Acacia trees use at least thorns and cooperation with aggressive ants as defence against herbivores. There is interesting research showing that the trees with the highest herbivore pressure seem to invest more in cooperation with the ants - they provide more swollen hollow thorns as nest sites and more sugarbased food droplets for the ants than the trees that grow in a herbivore-free environment.
For the giraffes, the long neck is both an advantage and a cost. Life would be easier with a shorter neck but if most of the good food is high up in the canopy, a long neck gives an advantage that outweights the costs. A giraffe cannot affect the length of its neck, it is what it is. The availability of food determines if the long neck becomes such an advantage that the individuals with the longest necks get more offspring.
I cannot fully follow the logic of this claim. Could you please describe this in more detail?
Mutations bring novel variation and natural selection filters away such mutations that affect negatively the success of the individuals. Neutral mutations will not be the target of strong filtering (natural selection) but some neutral mutations will anyway disappear because the individuals carrying these mutations will not pass these mutations to the next generation. These adding (mutations) and removing (natural selection, chance effects) mechanisms keep the number and quality of mutations within ‘tolerable’ limits.
About the extinction of humans: none of the biological species on Earth are everlasting, not even humans. Unless God does something to save the human species, we will go to extinction eventually, possibly because of the selfish and stupid decisions the humans make.
Luckily, I believe God has plans that will prevent a total extinction, although the selfish decisions made by humans are likely to cause much destruction and suffering.
Not even AiG or CMI would go along with what you are saying here. Start again at square one, this time with Khor’s response…
There is no point in framing Darwin vs Lamarck as current altenatives, because we now understand the general molecular basis of heredity, and putting aside epigenetics, characteristics acquired from behavior are not passed down to offspring. This applies to trees, giraffes, you, me, and all of life.
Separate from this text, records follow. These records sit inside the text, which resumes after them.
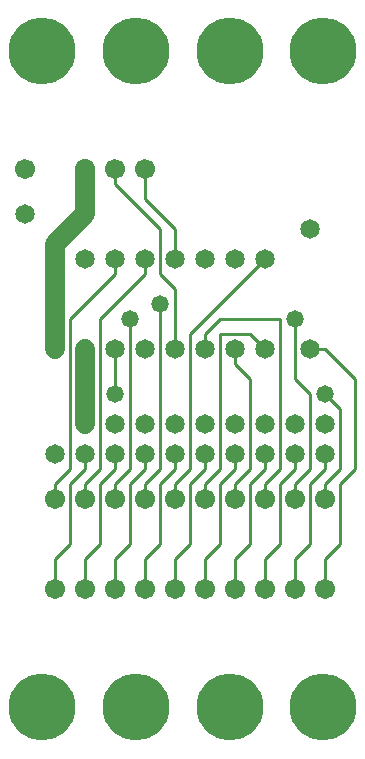
<source format=gtl>
%MOIN*%
%FSLAX25Y25*%
G04 D10 used for Character Trace; *
G04     Circle (OD=.01000) (No hole)*
G04 D11 used for Power Trace; *
G04     Circle (OD=.06700) (No hole)*
G04 D12 used for Signal Trace; *
G04     Circle (OD=.01100) (No hole)*
G04 D13 used for Via; *
G04     Circle (OD=.05800) (Round. Hole ID=.02800)*
G04 D14 used for Component hole; *
G04     Circle (OD=.06500) (Round. Hole ID=.03500)*
G04 D15 used for Component hole; *
G04     Circle (OD=.06700) (Round. Hole ID=.04300)*
G04 D16 used for Component hole; *
G04     Circle (OD=.08100) (Round. Hole ID=.05100)*
G04 D17 used for Component hole; *
G04     Circle (OD=.08900) (Round. Hole ID=.05900)*
G04 D18 used for Component hole; *
G04     Circle (OD=.11300) (Round. Hole ID=.08300)*
G04 D19 used for Component hole; *
G04     Circle (OD=.16000) (Round. Hole ID=.13000)*
G04 D20 used for Component hole; *
G04     Circle (OD=.18300) (Round. Hole ID=.15300)*
G04 D21 used for Component hole; *
G04     Circle (OD=.22291) (Round. Hole ID=.19291)*
%ADD10C,.01000*%
%ADD11C,.06700*%
%ADD12C,.01100*%
%ADD13C,.05800*%
%ADD14C,.06500*%
%ADD15C,.06700*%
%ADD16C,.08100*%
%ADD17C,.08900*%
%ADD18C,.11300*%
%ADD19C,.16000*%
%ADD20C,.18300*%
%ADD21C,.22291*%
%IPPOS*%
%LPD*%
G90*X0Y0D02*D21*X15625Y15625D03*X46875D03*D15*    
X50000Y55000D03*D12*Y65000D01*X55000Y70000D01*    
Y90000D01*X60000Y95000D01*Y100000D01*D14*D03*D12* 
Y90000D02*X65000Y95000D01*X60000Y85000D02*        
Y90000D01*D15*Y85000D03*D12*X65000Y70000D02*      
Y90000D01*X60000Y65000D02*X65000Y70000D01*        
X60000Y55000D02*Y65000D01*D15*Y55000D03*D12*      
X70000D02*Y65000D01*D15*Y55000D03*D12*X80000D02*  
Y65000D01*D15*Y55000D03*D12*X90000D02*Y65000D01*  
D15*Y55000D03*D12*X100000D02*Y65000D01*D15*       
Y55000D03*D12*X110000D02*Y65000D01*D15*Y55000D03* 
D12*X100000Y65000D02*X105000Y70000D01*Y90000D01*  
X110000Y95000D01*Y100000D01*D14*D03*D12*Y90000D02*
X115000Y95000D01*X110000Y85000D02*Y90000D01*D15*  
Y85000D03*D12*X115000Y70000D02*Y90000D01*         
X110000Y65000D02*X115000Y70000D01*X90000Y65000D02*
X95000Y70000D01*Y90000D01*X100000Y95000D01*       
Y100000D01*D14*D03*D12*Y90000D02*X105000Y95000D01*
X100000Y85000D02*Y90000D01*D15*Y85000D03*D12*     
X85000Y90000D02*X90000Y95000D01*X85000Y70000D02*  
Y90000D01*X80000Y65000D02*X85000Y70000D01*        
X70000Y65000D02*X75000Y70000D01*Y90000D01*        
X80000Y95000D01*Y100000D01*D14*D03*D12*Y90000D02* 
X85000Y95000D01*X80000Y85000D02*Y90000D01*D15*    
Y85000D03*D12*X90000Y95000D02*Y100000D01*D14*D03* 
D12*Y90000D02*X95000Y95000D01*X90000Y85000D02*    
Y90000D01*D15*Y85000D03*D12*X95000Y95000D02*      
Y145000D01*X75000D01*X70000Y140000D01*Y135000D01* 
D14*D03*D12*X75000Y95000D02*Y140000D01*           
X70000Y90000D02*X75000Y95000D01*X70000Y85000D02*  
Y90000D01*D15*Y85000D03*D12*X65000Y90000D02*      
X70000Y95000D01*Y100000D01*D14*D03*D12*           
X65000Y95000D02*Y140000D01*X90000Y165000D01*D14*  
D03*X80000D03*X105000Y175000D03*X70000Y165000D03* 
D13*X100000Y145000D03*D12*Y125000D01*             
X105000Y120000D01*Y95000D01*X115000Y90000D02*     
X120000Y95000D01*Y125000D01*X110000Y135000D01*    
X105000D01*D14*D03*X90000D03*D12*X85000Y140000D01*
X75000D01*D14*X80000Y135000D03*D12*Y130000D01*    
X85000Y125000D01*Y95000D01*D14*X100000Y110000D03* 
X70000D03*X90000D03*X80000D03*D13*                
X110000Y120000D03*D12*X115000Y115000D01*Y95000D01*
D14*X110000Y110000D03*X60000Y135000D03*D12*       
Y155000D01*X55000Y160000D01*Y175000D01*           
X40000Y190000D01*Y195000D01*D15*D03*D12*          
X60000Y175000D02*X50000Y185000D01*                
X60000Y165000D02*Y175000D01*D14*Y165000D03*       
X50000D03*D12*Y160000D01*X35000Y145000D01*        
Y95000D01*X30000Y90000D01*Y85000D01*D15*D03*D12*  
X35000Y70000D02*Y90000D01*X30000Y65000D02*        
X35000Y70000D01*X30000Y55000D02*Y65000D01*D15*    
Y55000D03*D12*X40000D02*Y65000D01*D15*Y55000D03*  
D12*Y65000D02*X45000Y70000D01*Y90000D01*          
X50000Y95000D01*Y100000D01*D14*D03*D12*Y90000D02* 
X55000Y95000D01*X50000Y85000D02*Y90000D01*D15*    
Y85000D03*D12*X35000Y90000D02*X40000Y95000D01*D15*
Y85000D03*D12*Y90000D01*X45000Y95000D01*          
Y145000D01*D13*D03*D14*X40000Y135000D03*D12*      
Y120000D01*D13*D03*D14*X50000Y110000D03*X30000D03*
D11*Y135000D01*D14*D03*D13*X20000D03*D11*         
Y170000D01*X30000Y180000D01*D14*D03*D11*          
Y195000D01*D15*D03*D12*X50000Y185000D02*          
Y195000D01*D15*D03*D14*X30000Y165000D03*X40000D03*
D12*Y160000D01*X25000Y145000D01*Y95000D01*        
X20000Y90000D01*Y85000D01*D15*D03*D12*            
X25000Y70000D02*Y90000D01*X20000Y65000D02*        
X25000Y70000D01*X20000Y55000D02*Y65000D01*D15*    
Y55000D03*D12*X25000Y90000D02*X30000Y95000D01*    
Y100000D01*D14*D03*X40000Y110000D03*D12*Y95000D02*
Y100000D01*D14*D03*D12*X55000Y95000D02*Y150000D01*
D13*D03*D14*X50000Y135000D03*X60000Y110000D03*D15*
X10000Y195000D03*D14*Y180000D03*X20000Y100000D03* 
D21*X109375Y234375D03*X78125D03*X46875D03*        
X15625D03*X78125Y15625D03*X109375D03*M02*         

</source>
All of which options are used - the acacia trees giraffes browse on have long spines, produce tannin to deter browsing (and signal nearby trees to do the same), and attract ants that irritate browsers. But giraffes have long tongues, can detect the tannin (and don’t move to browse nearby trees), and have stiff hair and long eyelashes that obstruct the ants.
Sorry but that idea is falsified by the biocycle…thats a deeply flawed argument. Termites eat trees all the flaming time…you are hyperfocused on.giraffes and miss the point here.
Also theres this…
The crucial difference between “Darwinian” and “Lamarckian” mechanisms of evolution is that the former emphasizes random, undirected variation whereas the latter is based on variation directly caused by an environmental cue and resulting in a specific response to that cue (Figure 1).11 Nov 2009
If Darwin is right, and Lamark wrong how do we explain maslows hierarchy of self needs which aligns with tha latter?